Negotiating a Folk Alliance Conference
I have been to three of the last four nationals and try to make Nerfa every year and, of course, Far West, as I do live out here. Negotiating one of these conferences can be quite daunting to the neophyte.
I know the first year I went to one, I felt like a complete outsider who did music that no one there would probably care about. It was difficult to go up to people and even more difficult to engage them in conversation. Here’s how I broke the ice.
I went to the welcome cocktail party and introduced myself to everyone who looked interesting to me, and I didn’t talk about me…I asked about them. And about who they thought that I should see perform; who the best agents were, what were the best venues represented. Then I went to the formal showcases and watched all the performers.
Now you should know that there are formal showcases and guerilla showcases. The formal showcases obviously take place in the main theatres and special rooms with sound systems, lights and crew. The guerilla showcases are presented in peoples rooms and there are no amps allowed, it’s usually all or nearly all acoustic (sometimes a bass amp or a keyboard will find its way onto the program but as long as it isn’t loud, it’s okay).
All the showcases require some prior contact. Only the jams and songwriter circles invite spontaneous performances. What I did was to float around all the guerilla showcases and listen to as many people as I could. Then I could go up to the ones that I liked and tell them what I liked about them, or what songs, or whatever. The thing is you tend to gravitate towards music that is not dissimilar to what you make. And you find yourself eventually in a circle of people like you.
There are also all kinds of seminars and programs that are listed in the master program. There is one the first day that will tell you how to get the most out of the conference. Definitely go to that one. And afterwards, ask yourself why you are at this conference and what you want to gain from being there. It’s just a spin on my old stand by, “what do you want to have happen?”
If you are looking for work, then find out who the house concert presenters are, who the club owners are, who the college bookers are, and which agents might possibly get what it is that you do. Attend the seminars and showcases that will further that goal.
If you are most interested in songwriting, there are seminars for that and there are plenty of people who will tell you who the really good songwriters are. Go hear them all. I have learned from almost everyone I’ve ever heard perform. Even if it’s what not to do.
If you have a CD out, then attend the radio conference and meet the DJ’s and program directors, ( there is usually a meet and greet cocktail party for that to occur ) and help them put a face on your work. I also gravitate towards the ones that I like anyhow. There are people with whom you click and some you don’t. You can’t fake liking someone and you can’t fake how much you don’t need their help. You do, so find the people that you can genuinely relate to and talk to them. Ask them about themselves, how they program, what they program, how they pace their sets. All that stuff is important to them and it’s important to you. If the rapport isn’t there, be brief and make certain that they receive your CD.
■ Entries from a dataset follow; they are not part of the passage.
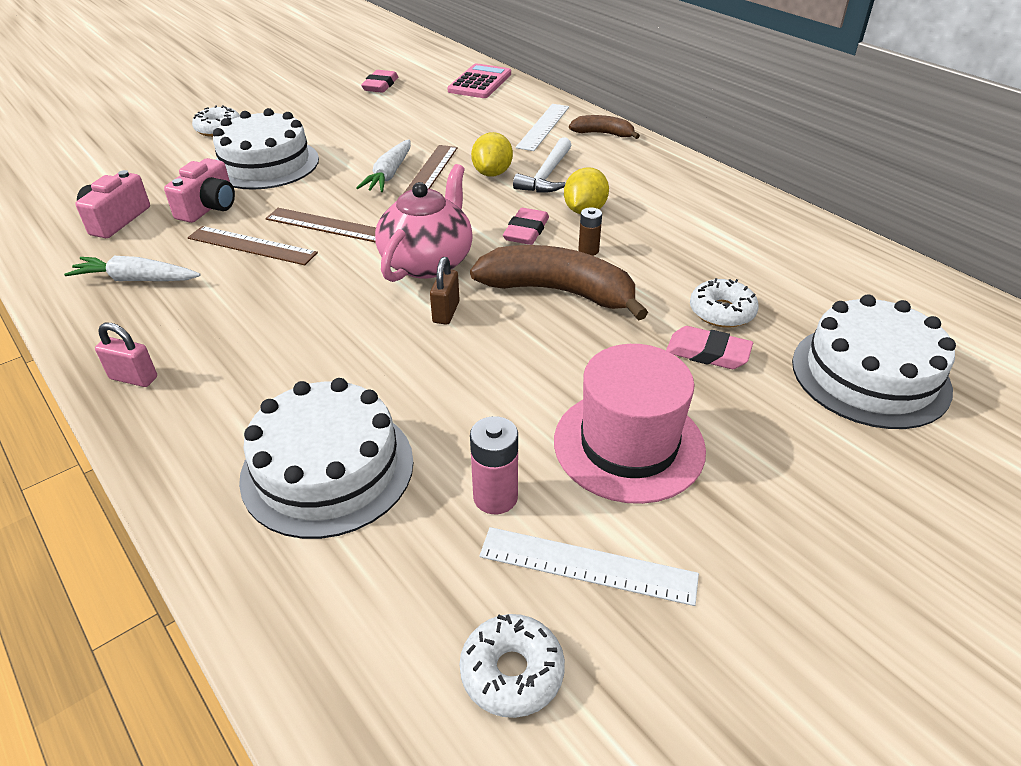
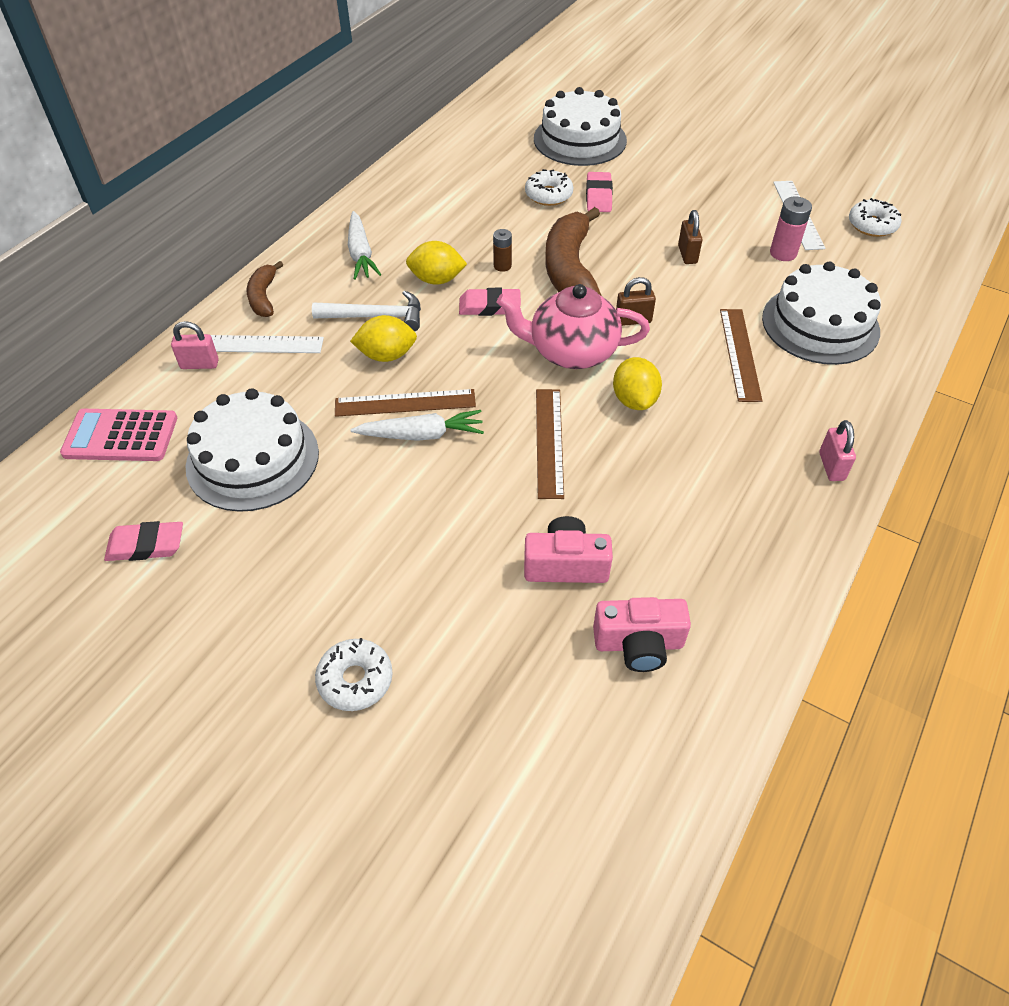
camera: 110 degrees left, 10 degrees up
(136, 280) = (723, 548): white carrot -> white carrot (361, 254)
(252, 245) = (615, 485): brown ruler -> brown ruler (739, 354)
(265, 163) = (440, 564): white cake -> white cake (253, 459)
(334, 281) = (634, 400): none -> yellow lemon
(534, 107) = (199, 364): none -> pink padlock
(541, 393) = (687, 254): none -> brown padlock
(628, 445) = (705, 214): pink hat -> none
Which reminds me, I don’t give them CD’s at the conference. They are going to have a ton of stuff to carry home and they are going to go thru it pretty fast, I suspect. There’s just so much to go thru. I send them an email regarding our meeting and I tell them a CD is on the way. Then a few days later I mail them out. That way, they don’t have to carry all your promo and CD away from the conference, unless they specifically ask for it, at which point, you try to keep from hugging them and groveling and you give them the CD.
With each conference, you will become more comfortable and have more connections to people that may be with you the rest of your life. Just remember, “what do I want to have happen here?” Keep your eye on the prize. Make certain that when you perform you are on your game. Don’t stay up all night every night and then do seminars all day. Your voice and your concentration will both fail you.
O one other thing. I always have as much fun as I possibly can. You never know.